• [WORK ORDER]:
Within the entries below, please retype exactly the lines starting with the line that has "- tray [175,126,554,495]" and going on through the line that has "Pixel boxes are left, top, right, bottom.", but not the pictures.

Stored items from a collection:
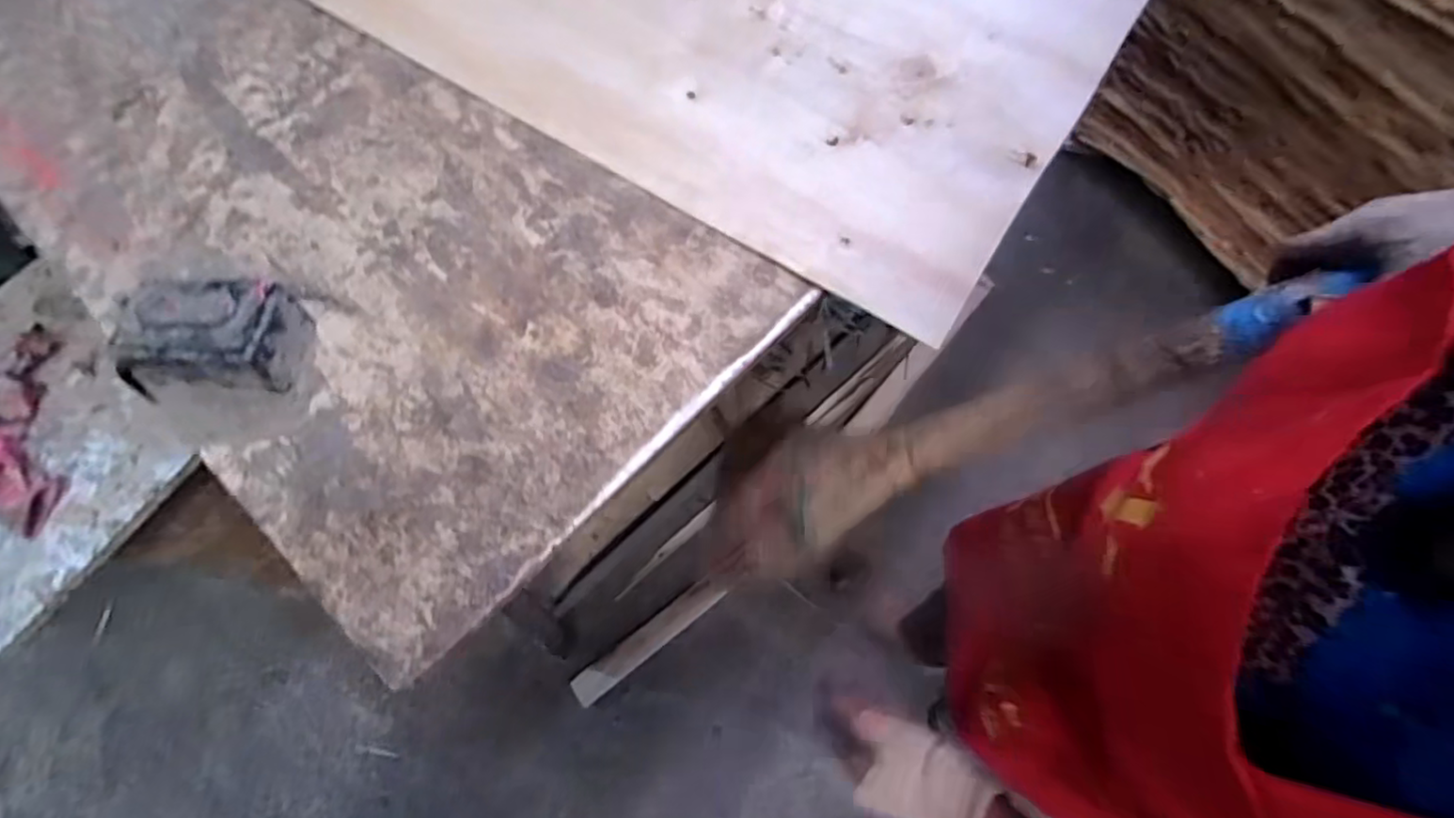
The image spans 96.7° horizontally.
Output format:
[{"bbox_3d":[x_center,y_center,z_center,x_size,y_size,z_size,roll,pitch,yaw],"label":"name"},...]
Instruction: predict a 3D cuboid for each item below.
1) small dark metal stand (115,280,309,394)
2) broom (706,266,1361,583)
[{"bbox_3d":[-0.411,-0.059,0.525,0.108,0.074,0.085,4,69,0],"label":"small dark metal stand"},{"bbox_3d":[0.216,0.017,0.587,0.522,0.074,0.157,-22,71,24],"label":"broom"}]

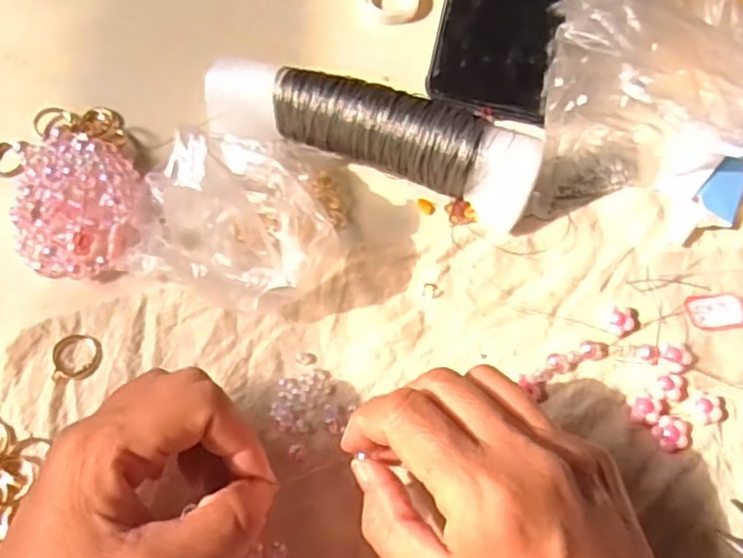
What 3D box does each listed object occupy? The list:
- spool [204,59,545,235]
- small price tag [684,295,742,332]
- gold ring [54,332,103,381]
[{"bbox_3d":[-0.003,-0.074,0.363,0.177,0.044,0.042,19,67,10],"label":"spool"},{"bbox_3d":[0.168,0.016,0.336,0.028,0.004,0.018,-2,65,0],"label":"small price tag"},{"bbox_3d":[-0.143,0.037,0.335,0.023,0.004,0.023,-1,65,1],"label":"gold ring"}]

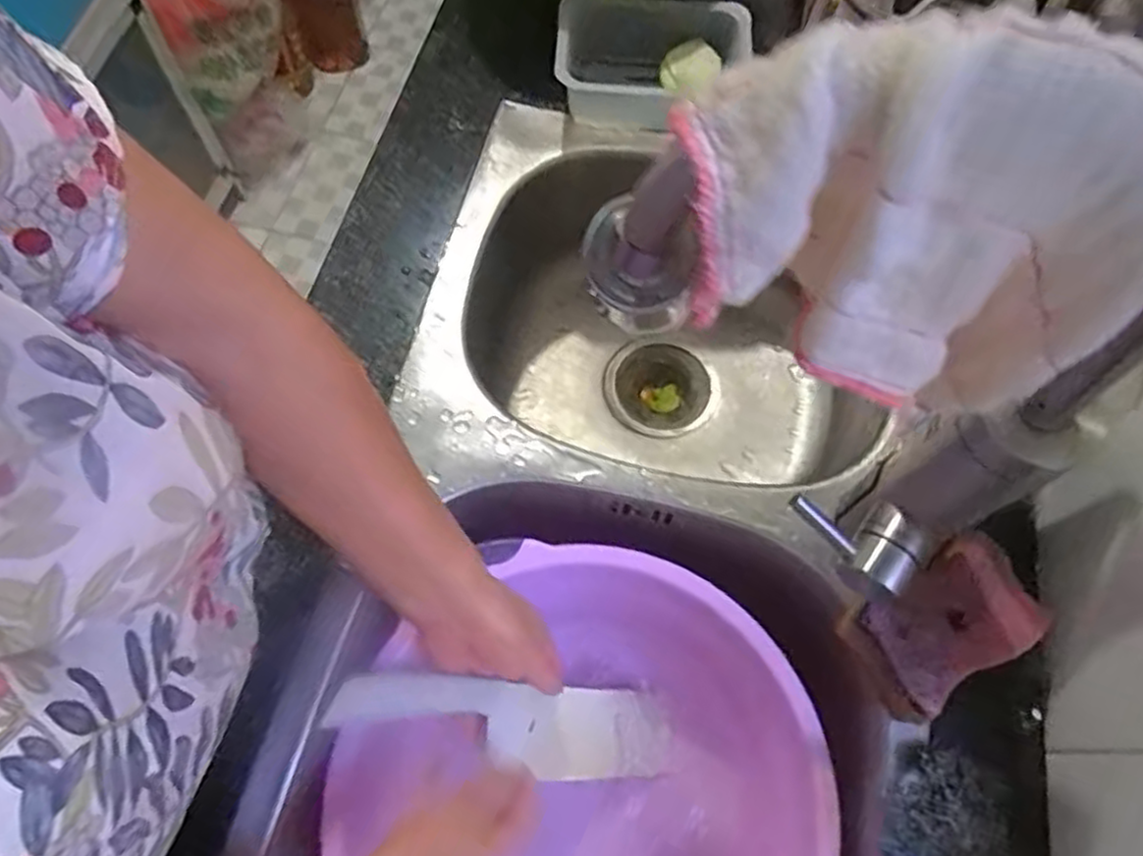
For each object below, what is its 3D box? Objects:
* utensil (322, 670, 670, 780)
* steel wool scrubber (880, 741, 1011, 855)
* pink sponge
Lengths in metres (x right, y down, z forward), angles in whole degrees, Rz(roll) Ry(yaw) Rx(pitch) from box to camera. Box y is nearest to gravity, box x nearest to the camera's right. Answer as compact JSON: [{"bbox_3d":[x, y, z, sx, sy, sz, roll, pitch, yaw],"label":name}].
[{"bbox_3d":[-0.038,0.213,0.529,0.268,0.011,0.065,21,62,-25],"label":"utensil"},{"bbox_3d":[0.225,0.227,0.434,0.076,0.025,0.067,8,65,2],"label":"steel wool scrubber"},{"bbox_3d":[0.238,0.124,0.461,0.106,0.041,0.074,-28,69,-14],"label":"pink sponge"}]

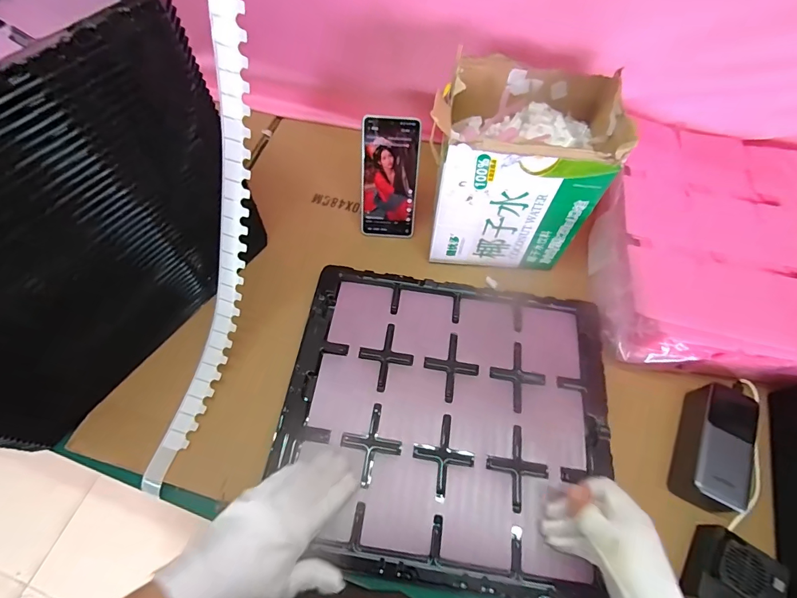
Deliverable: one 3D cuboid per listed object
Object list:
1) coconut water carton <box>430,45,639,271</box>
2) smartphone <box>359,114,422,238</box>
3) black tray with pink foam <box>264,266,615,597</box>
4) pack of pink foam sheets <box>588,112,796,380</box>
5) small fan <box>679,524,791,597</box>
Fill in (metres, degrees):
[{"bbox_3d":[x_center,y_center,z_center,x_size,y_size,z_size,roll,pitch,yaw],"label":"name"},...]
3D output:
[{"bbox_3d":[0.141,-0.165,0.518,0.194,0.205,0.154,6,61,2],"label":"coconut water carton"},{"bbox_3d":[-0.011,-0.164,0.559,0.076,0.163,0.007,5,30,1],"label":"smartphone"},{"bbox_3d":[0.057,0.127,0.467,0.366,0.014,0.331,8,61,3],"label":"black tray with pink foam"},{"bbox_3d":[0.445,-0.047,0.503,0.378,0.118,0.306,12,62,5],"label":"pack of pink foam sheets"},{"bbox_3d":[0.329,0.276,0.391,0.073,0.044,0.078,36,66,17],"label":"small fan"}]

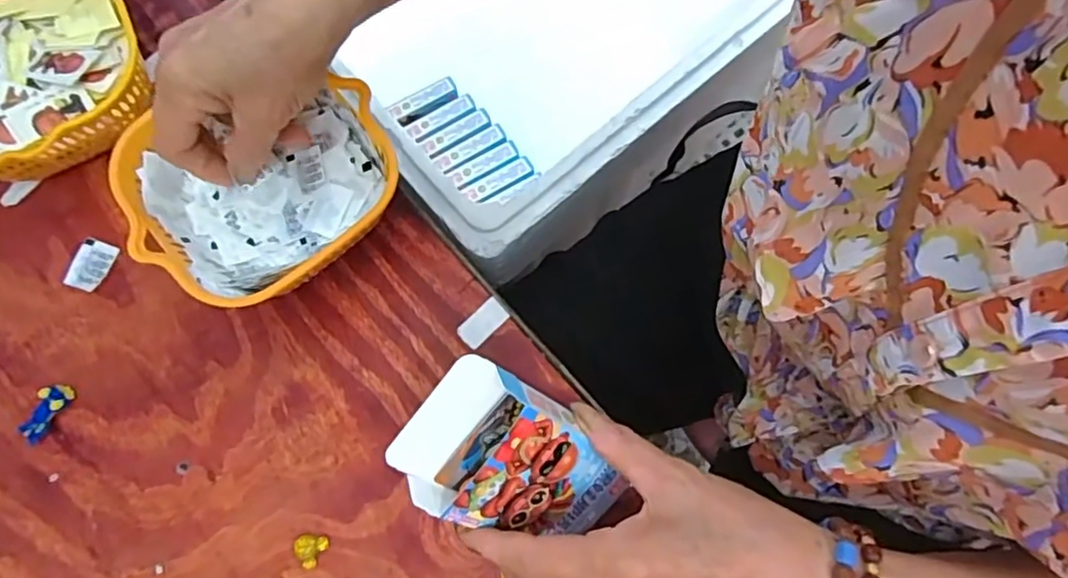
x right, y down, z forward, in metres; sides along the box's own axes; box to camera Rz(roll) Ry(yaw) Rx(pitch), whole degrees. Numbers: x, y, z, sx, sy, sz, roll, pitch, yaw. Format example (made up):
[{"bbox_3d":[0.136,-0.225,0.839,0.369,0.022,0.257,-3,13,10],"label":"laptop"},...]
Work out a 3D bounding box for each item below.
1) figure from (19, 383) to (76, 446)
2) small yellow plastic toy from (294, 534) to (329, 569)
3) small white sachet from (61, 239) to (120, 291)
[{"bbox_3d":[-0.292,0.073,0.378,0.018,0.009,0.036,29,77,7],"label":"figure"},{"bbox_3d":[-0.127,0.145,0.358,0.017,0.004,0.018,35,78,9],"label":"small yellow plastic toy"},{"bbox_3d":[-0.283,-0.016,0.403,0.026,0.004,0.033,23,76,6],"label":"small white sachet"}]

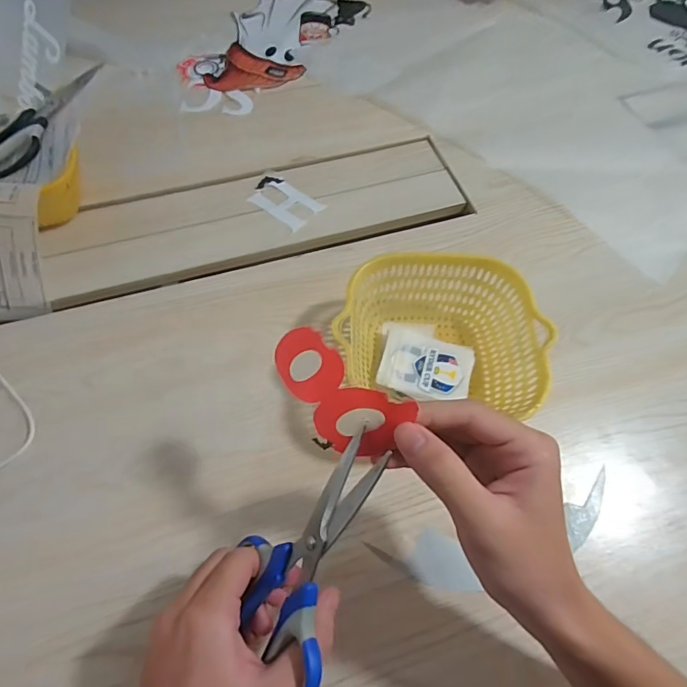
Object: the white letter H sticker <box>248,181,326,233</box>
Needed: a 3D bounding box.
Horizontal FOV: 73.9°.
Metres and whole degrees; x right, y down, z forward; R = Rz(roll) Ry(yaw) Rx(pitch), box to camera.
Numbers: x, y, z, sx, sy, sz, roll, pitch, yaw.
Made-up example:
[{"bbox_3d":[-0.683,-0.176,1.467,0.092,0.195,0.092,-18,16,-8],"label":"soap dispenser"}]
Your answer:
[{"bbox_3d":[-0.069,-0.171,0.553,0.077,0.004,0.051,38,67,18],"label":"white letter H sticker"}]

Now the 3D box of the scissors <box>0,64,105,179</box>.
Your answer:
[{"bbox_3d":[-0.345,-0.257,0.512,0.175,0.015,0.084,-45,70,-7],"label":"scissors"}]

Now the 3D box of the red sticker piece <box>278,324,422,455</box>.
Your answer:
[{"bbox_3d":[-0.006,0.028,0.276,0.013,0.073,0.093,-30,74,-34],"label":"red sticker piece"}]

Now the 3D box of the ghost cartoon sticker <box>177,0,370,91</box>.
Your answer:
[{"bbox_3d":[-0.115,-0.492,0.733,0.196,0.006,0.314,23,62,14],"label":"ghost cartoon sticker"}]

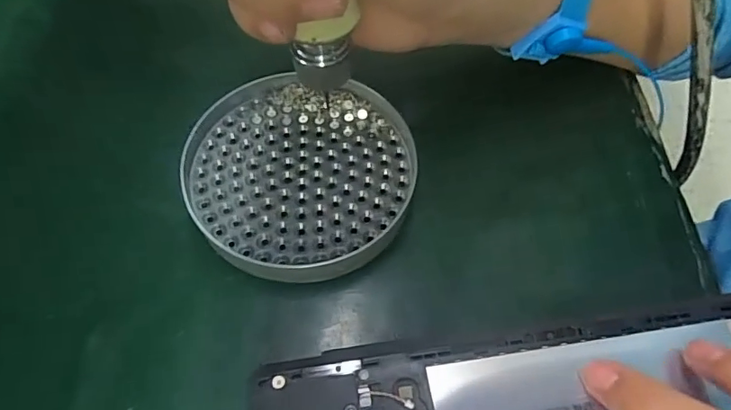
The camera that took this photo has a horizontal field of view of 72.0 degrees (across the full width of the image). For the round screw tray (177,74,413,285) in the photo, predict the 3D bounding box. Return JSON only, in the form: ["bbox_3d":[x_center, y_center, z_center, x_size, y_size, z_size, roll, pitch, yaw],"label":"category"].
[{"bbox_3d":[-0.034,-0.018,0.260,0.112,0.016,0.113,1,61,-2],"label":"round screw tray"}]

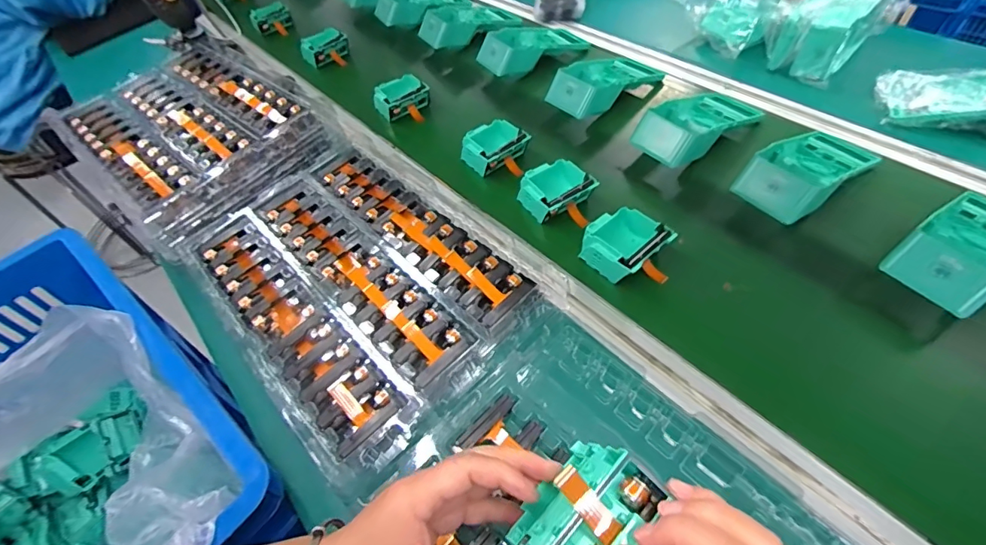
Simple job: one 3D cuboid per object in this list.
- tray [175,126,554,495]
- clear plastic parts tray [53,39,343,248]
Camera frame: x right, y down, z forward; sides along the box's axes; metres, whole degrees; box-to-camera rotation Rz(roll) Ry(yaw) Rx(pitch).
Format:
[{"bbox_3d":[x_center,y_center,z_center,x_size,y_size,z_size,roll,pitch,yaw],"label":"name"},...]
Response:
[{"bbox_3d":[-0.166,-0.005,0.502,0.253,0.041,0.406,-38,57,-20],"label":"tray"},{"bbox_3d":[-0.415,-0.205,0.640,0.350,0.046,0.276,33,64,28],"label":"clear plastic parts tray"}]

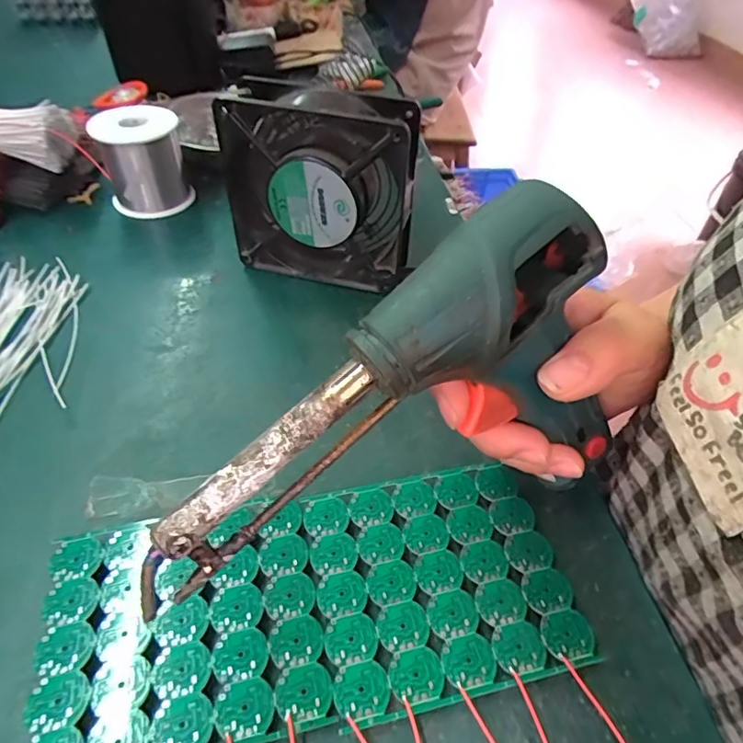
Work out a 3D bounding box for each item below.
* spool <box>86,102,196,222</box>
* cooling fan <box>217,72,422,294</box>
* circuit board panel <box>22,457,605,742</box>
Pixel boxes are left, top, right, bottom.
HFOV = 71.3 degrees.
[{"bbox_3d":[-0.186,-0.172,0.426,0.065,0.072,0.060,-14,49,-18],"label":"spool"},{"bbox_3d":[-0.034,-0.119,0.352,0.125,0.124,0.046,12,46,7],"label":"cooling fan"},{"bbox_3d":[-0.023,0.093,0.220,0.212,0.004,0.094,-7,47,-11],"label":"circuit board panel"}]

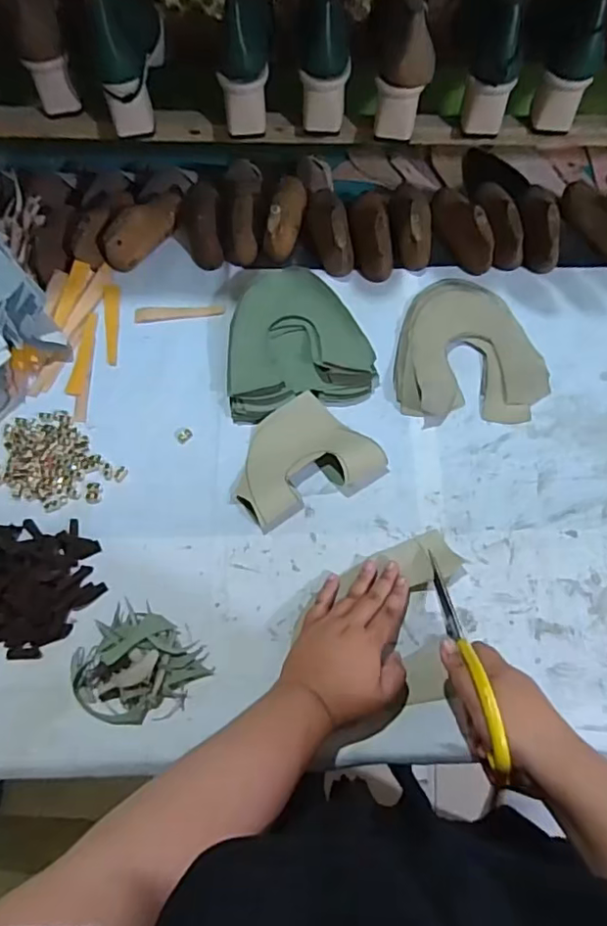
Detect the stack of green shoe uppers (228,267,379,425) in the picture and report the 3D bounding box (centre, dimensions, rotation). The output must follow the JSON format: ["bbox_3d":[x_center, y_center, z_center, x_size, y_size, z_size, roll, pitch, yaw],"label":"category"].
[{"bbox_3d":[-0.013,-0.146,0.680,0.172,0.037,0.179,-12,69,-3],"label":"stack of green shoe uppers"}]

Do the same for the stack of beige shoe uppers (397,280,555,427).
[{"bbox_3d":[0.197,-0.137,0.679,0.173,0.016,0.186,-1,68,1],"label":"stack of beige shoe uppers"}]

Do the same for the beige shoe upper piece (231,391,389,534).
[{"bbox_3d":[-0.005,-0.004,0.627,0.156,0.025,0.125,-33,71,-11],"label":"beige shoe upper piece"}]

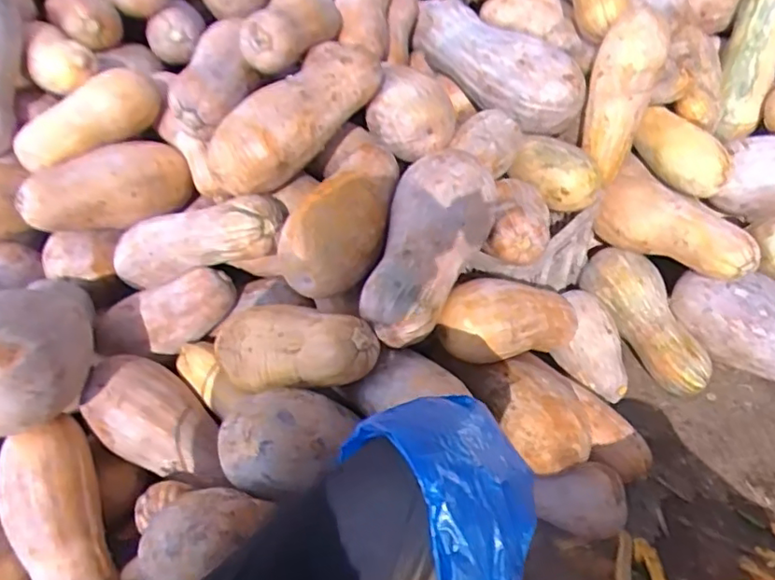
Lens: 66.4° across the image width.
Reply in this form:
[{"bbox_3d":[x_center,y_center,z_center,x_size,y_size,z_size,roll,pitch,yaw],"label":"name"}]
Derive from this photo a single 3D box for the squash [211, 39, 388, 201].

• [ANSWER BOX]:
- tray [175,126,554,495]
- clear plastic parts tray [53,39,343,248]
Camera frame: x right, y down, z forward; sides along the box's axes; metres, whole degrees; box-to-camera rotation Rz(roll) Ry(yaw) Rx(pitch).
Format:
[{"bbox_3d":[x_center,y_center,z_center,x_size,y_size,z_size,roll,pitch,yaw],"label":"name"},...]
Response:
[{"bbox_3d":[-0.166,-0.005,0.502,0.253,0.041,0.406,-38,57,-20],"label":"tray"},{"bbox_3d":[-0.415,-0.205,0.640,0.350,0.046,0.276,33,64,28],"label":"clear plastic parts tray"}]

Work out a 3D bounding box for each item below.
* spool <box>86,102,196,222</box>
* cooling fan <box>217,72,422,294</box>
* circuit board panel <box>22,457,605,742</box>
Pixel boxes are left, top, right, bottom.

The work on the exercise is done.